Active-active Deployment in Hybrid Cloud Environments

Hybrid cloud combines different deployment modes such as public cloud, private cloud, hosted private cloud, and edge computing nodes, and provides support for various technical and business practices in cloud infrastructure, middleware, and development lifecycle platforms. IDC reports show that in 2021, 14% of customers will choose public cloud separately, while 86% of enterprises adopt a multi-cloud and hybrid cloud architecture. Active-active deployment in hybrid cloud means that applications deployed in a hybrid cloud environment provide services externally. The architecture of active-active deployment in hybrid cloud is a disaster recovery architecture derived from multi-cloud and heterogeneous scenarios, which decouples business recovery from cloud infrastructure and cloud services. The management product for active-active deployment in hybrid cloud, shields the complexity of hybrid cloud disaster recovery from developers and upper-layer users, and provides a consistent development, operation, and maintenance experience.
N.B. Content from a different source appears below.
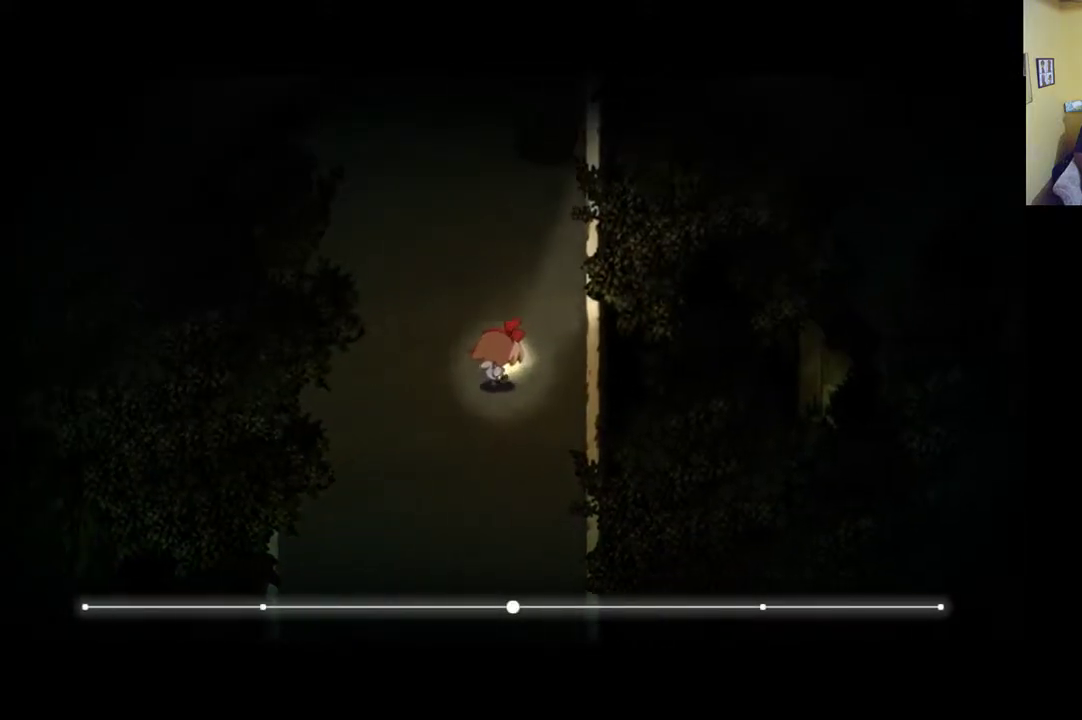
{"buttons": [], "left_stick": "up", "right_stick": "center", "events": [[67, "left_stick", "up"], [400, "R1", "up"]]}
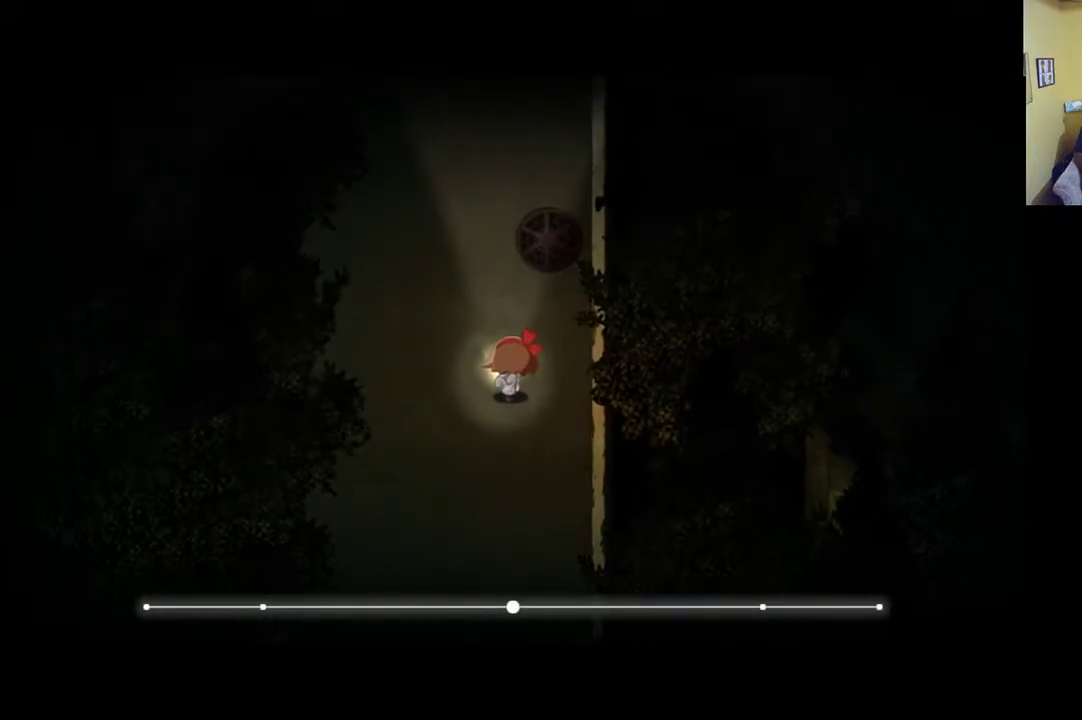
{"buttons": ["R1"], "left_stick": "up", "right_stick": "center", "events": [[300, "R1", "down"]]}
The biggest challenge of active-active deployment in hybrid cloud lies in the independence and heterogeneity of multiple clouds, achieving integration and data exchange. Cloud integration refers to integrating cloud accounts, permissions, resources, and data, and building a unified multi-cloud operation interface on this basis. Data exchange refers to discovering and synchronizing the infrastructure and middleware system of different clouds, achieving data disaster recovery based on this foundation. To achieve cloud integration and data exchange, active-active deployment in hybrid cloud management needs multi-cloud adaptation to shield the underlying differences. It mainly relies on three core functionalities:

  • Cloud service interface adaptation: Supports multi-cloud adaptation through plug-ins and provides a unified cloud service interface.

  • Data model adaptation: Abstracts accounts, permissions, resources, and data of different clouds, and shields the data differences of multi-cloud.

  • Unified disaster recovery interface, providing standardized definitions and interface specifications for disaster recovery, facilitating rapid integration of heterogeneous clouds and their heterogeneous technology stacks.

Technical Solutions for Active-active Deployment

The technical solutions for active-active deployment generally consist of three parts: the application layer, the data layer, and the cloud platform. These three components follow the design standards of active-active deployment and support the capability of building active-active deployment architectures. The application layer is the main link for business application traffic and can be divided into three parts:

  • Access gateway: As the first hop for business traffic to enter the data center, the access gateway is responsible for identifying and distributing traffic, and has two core capabilities: data center routing and application routing.

  • Microservices: Business traffic is synchronously called within and across data centers. It generally includes roles such as consumer, provider, and registration center, and has three core capabilities: traffic routing, traffic protection, and fault isolation.

  • Messaging: Business traffic is asynchronously called within and across data centers, based on message peak shaving and valley filling. It generally includes roles such as producer, consumer, and broker.

The data layer covers business application data read/write, data storage, and data synchronization, and has three core capabilities: traffic routing, data consistency protection, and data synchronization. The cloud platform is the core foundation that supports the operation of business applications and includes single-cloud, single data center, multi-cloud, and hybrid cloud deployments.